The COGM schedule, straight from your ledger
Direct materials, direct labor, and manufacturing overhead flow through WIP to cost of goods manufactured, then to cost of goods sold - computed from the same postings that run your factory.
Illustrative product view
The COGM schedule
The cost of goods manufactured (COGM) schedule is the standard manufacturing bridge from input costs to what you can sell. It sums direct materials used, direct labor, and applied overhead into total manufacturing cost, adjusts for the change in WIP to get COGM, then adjusts for the change in finished goods to get cost of goods sold.
COGM and COGS
COGM = (DM + DL + MOH) + beginning_WIP − ending_WIP; COGS = beginning_FG + COGM − ending_FG
Total manufacturing cost is direct materials used plus direct labor plus manufacturing overhead applied. WIP and finished-goods changes convert it to COGM and then COGS.
The schedule, line by line
| Line | Adds / subtracts |
|---|---|
| Direct materials used | + |
| Direct labor | + |
| Manufacturing overhead applied | + |
| = Total manufacturing cost | |
| Beginning WIP | + |
| Ending WIP | − |
| = Cost of goods manufactured | |
| Beginning finished goods | + |
| Ending finished goods | − |
| = Cost of goods sold |
How Fintra builds it
- Direct materials, labor, and overhead come from work-order postings, not a separate model.
- You supply beginning and ending WIP and finished goods for the period.
- The schedule computes total manufacturing cost, COGM, and COGS in one report.
Why the COGM schedule matters
The COGM schedule is how a manufacturer explains its cost of goods sold to lenders, auditors, and leadership. Because Fintra derives it from real work-order postings rather than a spreadsheet, the schedule reconciles to the inventory and WIP accounts on your balance sheet.
Frequently asked questions
What is cost of goods manufactured?
Cost of goods manufactured (COGM) is the total cost of goods completed during a period. It equals direct materials used plus direct labor plus manufacturing overhead applied, adjusted for the change in work-in-process. It’s the bridge between production costs and cost of goods sold.
What is the difference between COGM and COGS?
Cost of goods manufactured is the cost of units finished during the period; cost of goods sold is the cost of units sold. They differ by the change in finished-goods inventory: COGS equals beginning finished goods plus COGM minus ending finished goods.
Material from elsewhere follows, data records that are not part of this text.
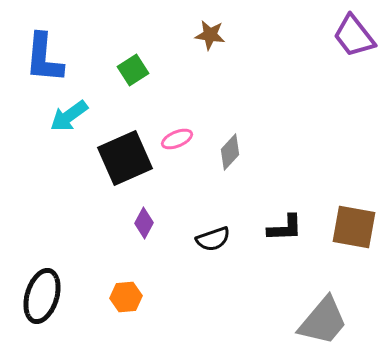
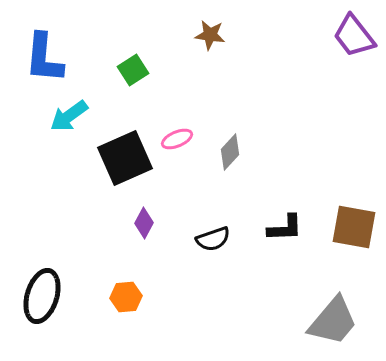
gray trapezoid: moved 10 px right
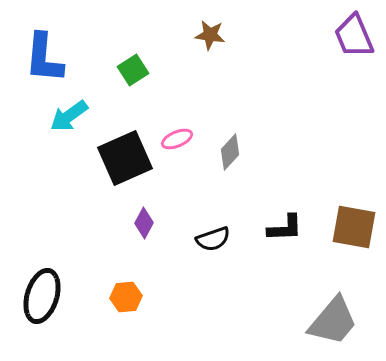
purple trapezoid: rotated 15 degrees clockwise
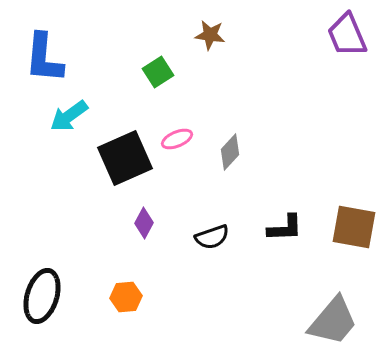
purple trapezoid: moved 7 px left, 1 px up
green square: moved 25 px right, 2 px down
black semicircle: moved 1 px left, 2 px up
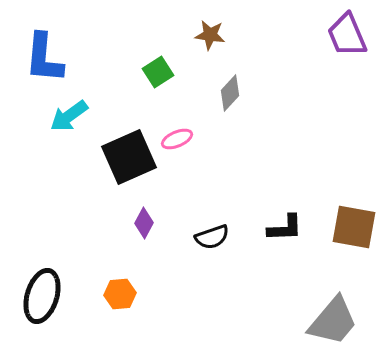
gray diamond: moved 59 px up
black square: moved 4 px right, 1 px up
orange hexagon: moved 6 px left, 3 px up
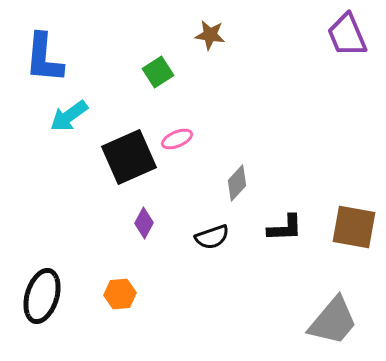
gray diamond: moved 7 px right, 90 px down
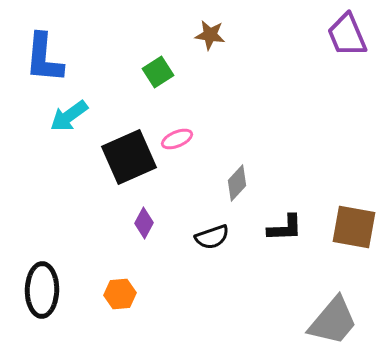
black ellipse: moved 6 px up; rotated 16 degrees counterclockwise
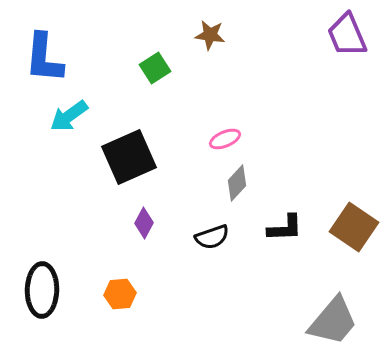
green square: moved 3 px left, 4 px up
pink ellipse: moved 48 px right
brown square: rotated 24 degrees clockwise
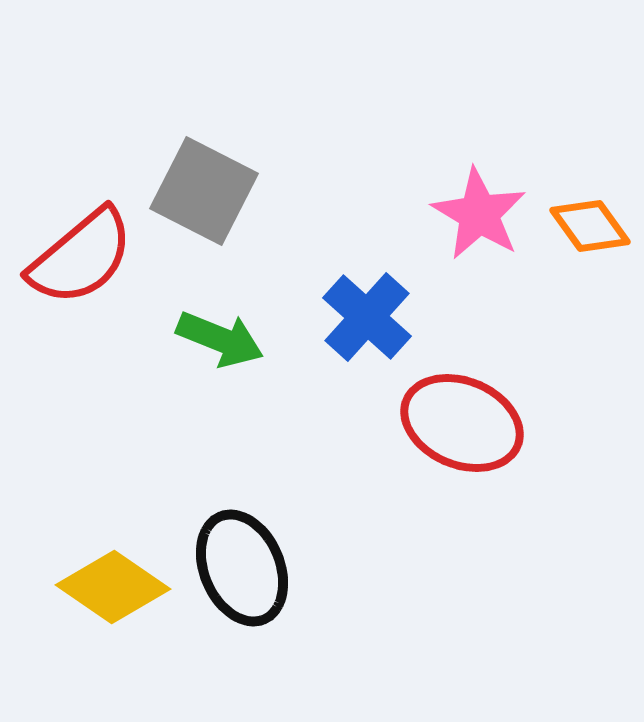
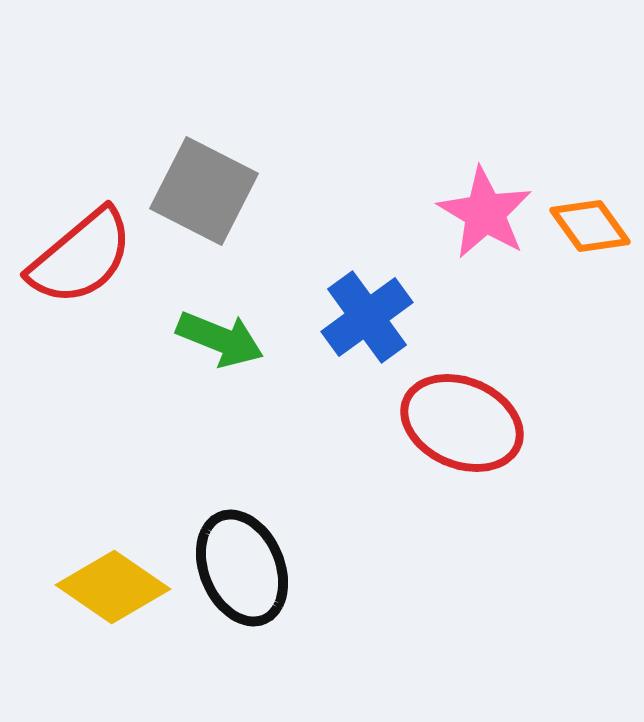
pink star: moved 6 px right, 1 px up
blue cross: rotated 12 degrees clockwise
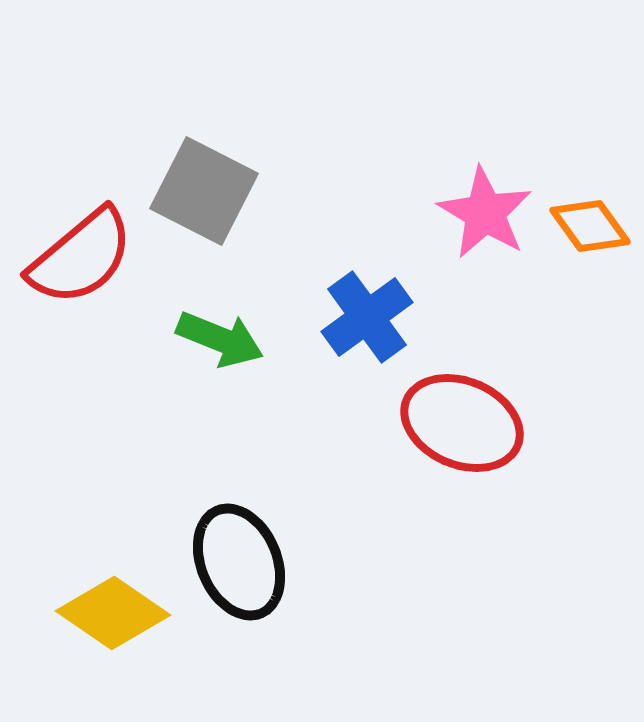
black ellipse: moved 3 px left, 6 px up
yellow diamond: moved 26 px down
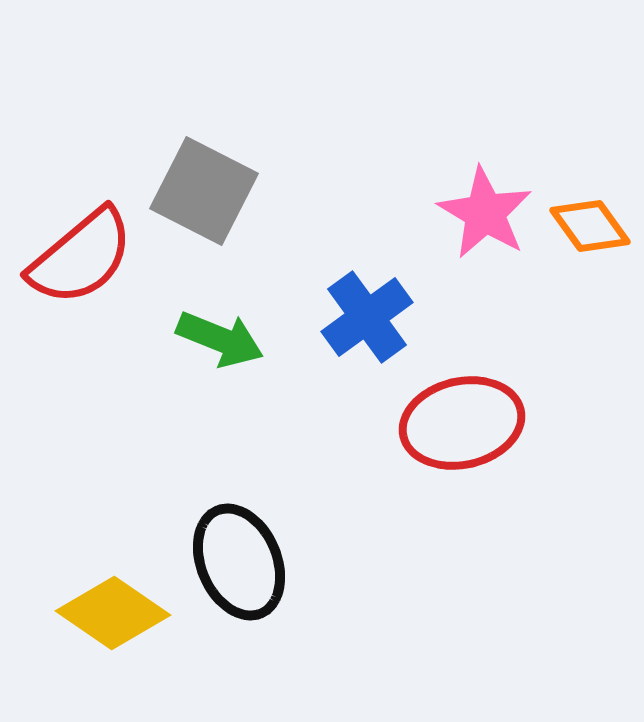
red ellipse: rotated 36 degrees counterclockwise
How does Fintra calculate the COGM schedule?
It pulls direct materials, direct labor, and applied overhead from your work-order postings for the period, then applies the beginning and ending WIP and finished-goods balances you provide to compute total manufacturing cost, COGM, and COGS in one schedule.
Why do I need a COGM schedule?
It explains how production cost becomes cost of goods sold - the number lenders, auditors, and leadership scrutinize. Deriving it from real postings means the schedule ties back to the inventory and WIP accounts, rather than being a standalone spreadsheet that might not reconcile.